Think back to last year when Nike made former NFL quarterback Colin Kaepernick, who protested racial inequality by refusing to stand for the US National Anthem, the face of its ad campaign. Or the year before that when Pepsi threw Kendall Jenner into the middle of a Black Lives Matter protest. These ads have been accused of so-called “Woke-washing” – playing lip-service to social injustice in a cynical attempt to sway consumers.
This same accusation could be made about Gillette’s ad. This blog is not going to judge whether it’s appropriate for companies to be capitalizing on real-world issues, but rather it will focus on how effective this strategy can be.
Here’s our hot take on the thinking behind Gillette’s campaign: It is effective and the reason it’s effective is because it’s marketed towards women just as much as men. It speaks to one audience while ostensibly being directed at another.

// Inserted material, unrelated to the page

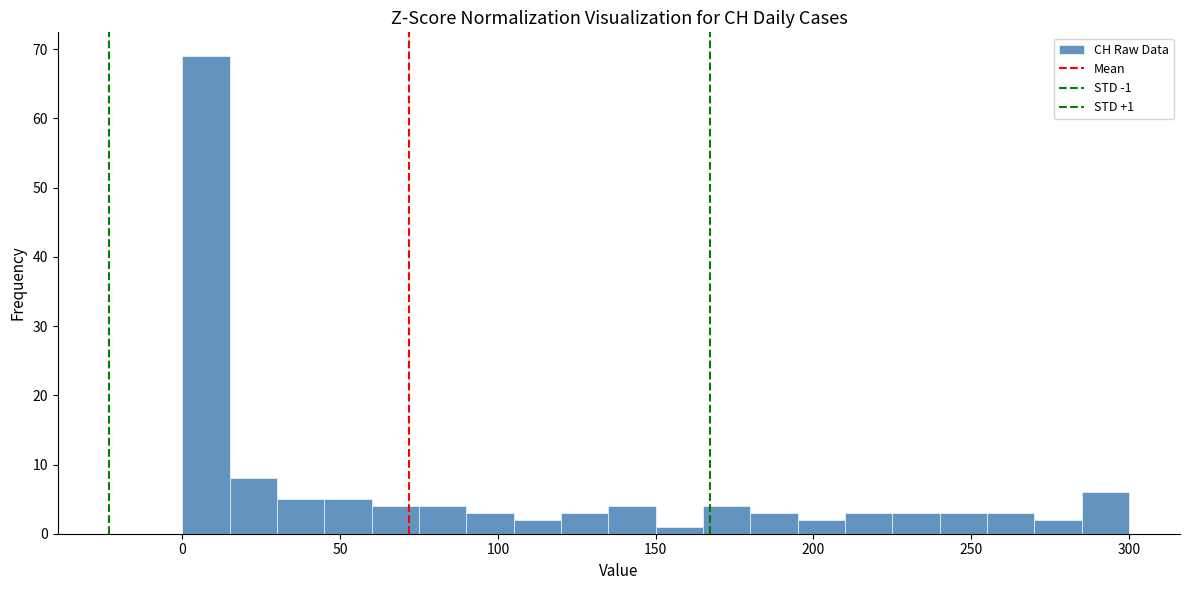

Read against the x-axis, roughly where is the centre of the tallest bar?

10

Why Gilette’s ad might be more effective than you think
With the sheer number of men online vowing never to let a Gillette razor to darken their chin, coupled with some high-profile critics of the ad, you might think the ad has spectacularly backfired. You might conclude Gillette has committed marketing suicide by seeking to alienate its target demographic.

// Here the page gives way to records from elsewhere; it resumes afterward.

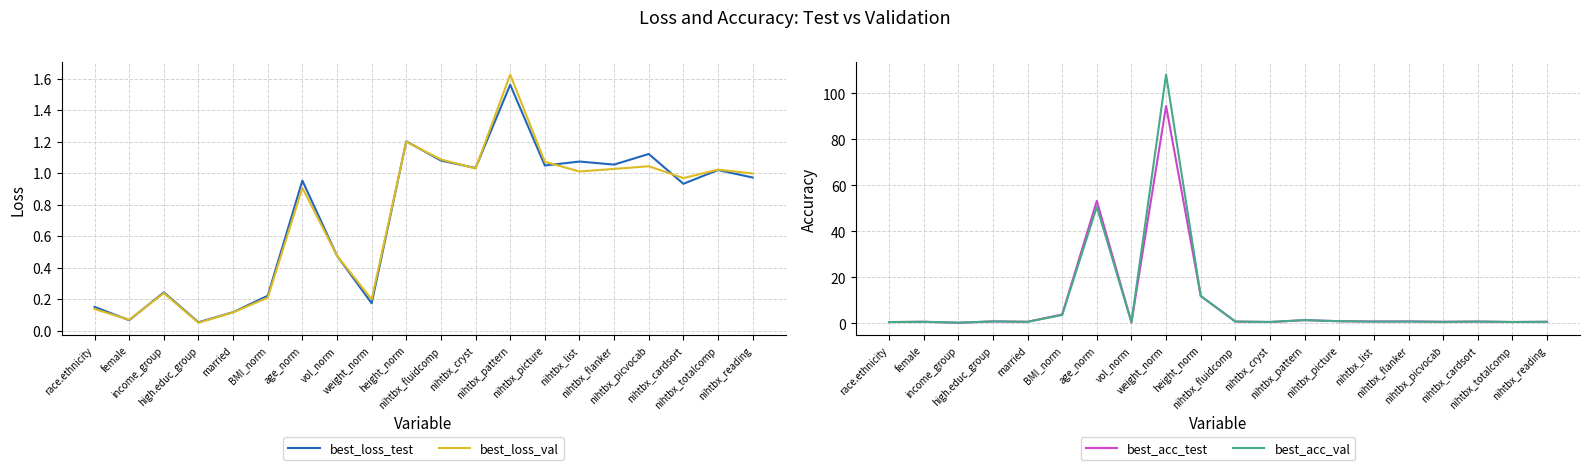

Between high.educ_group and race.ethnicity, which is larger?

race.ethnicity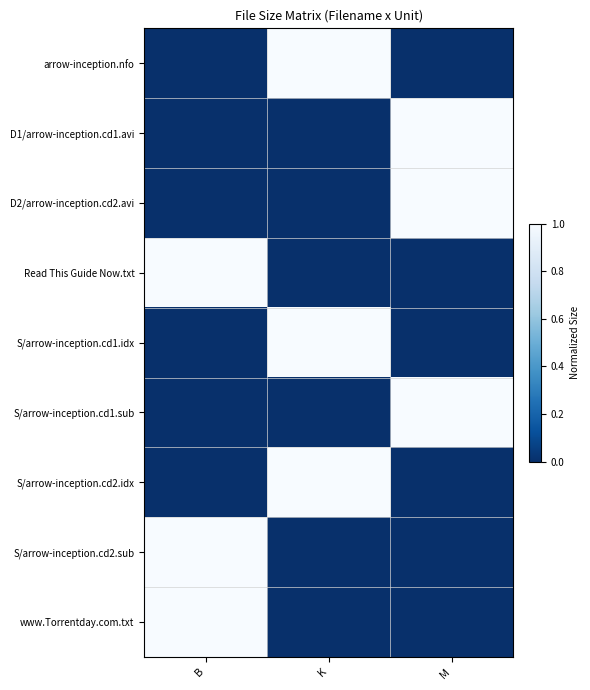

What is the difference between the highest and lowest values at B?

1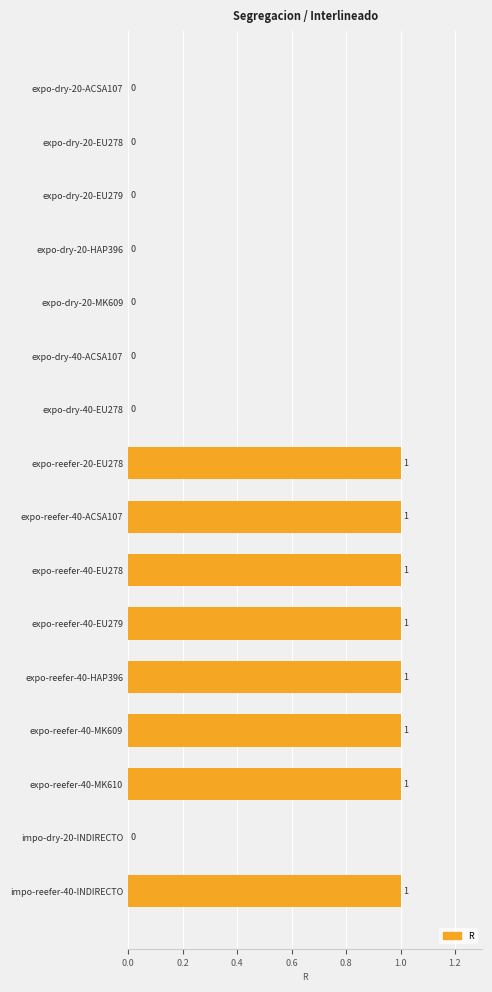

The chart shows a value of 0 at impo-dry-20-INDIRECTO. True or false?

True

Gillette probably isn’t worried in the slightest. In fact, the company’s board of directors is probably thrilled by the ad’s polarized response. The marketing agency behind the campaign clearly did everything it could to stir a debate and it worked. These are huge corporations, they don’t just do things for the sake of it. A lot of research would have gone into the campaign’s message.
So the question is, why take aim at toxic masculinity to sell men’s products? It might have something to do with the fact that a lot of traditional male products are purchased by women. Women purchase over 50 percent of traditional male products, including automobiles, home improvement products, and consumer electronics according to media strategist Andrea Learned, in her book “Don’t Think Pink”. That point it worth reiterating, half of all male products are purchased by women.
Maybe women prefer using male products on themselves or maybe they are still responsible for making purchases on behalf of their husbands and partners in a large number of households. Although it’s not the 1950s any more we suspect a lot of conversations between heterosexual relationships are still happening along these lines:
Man: Honey, can you pick me up a razor when you go to the supermarket?
Woman: Sure sweetie, which kind would you like?
Man: Oh, I don’t care.
Do men even care any more about how their razors are marketed? Harry’s an online razor company has achieved a lot of success in that sector by going back to basics. The company deliberately eschews the style of razor marketing that focuses on the engineering of the product. Things have got so out of hand the razors end up sounding like they should come with a crash helmet and every single one claims to be “the best”. Harry taps into the fatigue around traditional razor marketing by offering a simple, straightforward solution.
Whatever the reason is for women purchasing so many traditional male products, it’s clear that the purchasing power of women is much stronger than men.
With this in mind, associating Gillette with the #MeToo appeals to a large proportion of the brand’s customers, women. The more vocal men are about their hatred for the campaign’s message, the more likely women are to feel passionate about and become loyal to Gillette.
If women are still buying a lot of razors on behalf of men, surely they feel better about buying a brand that stands for something they care about.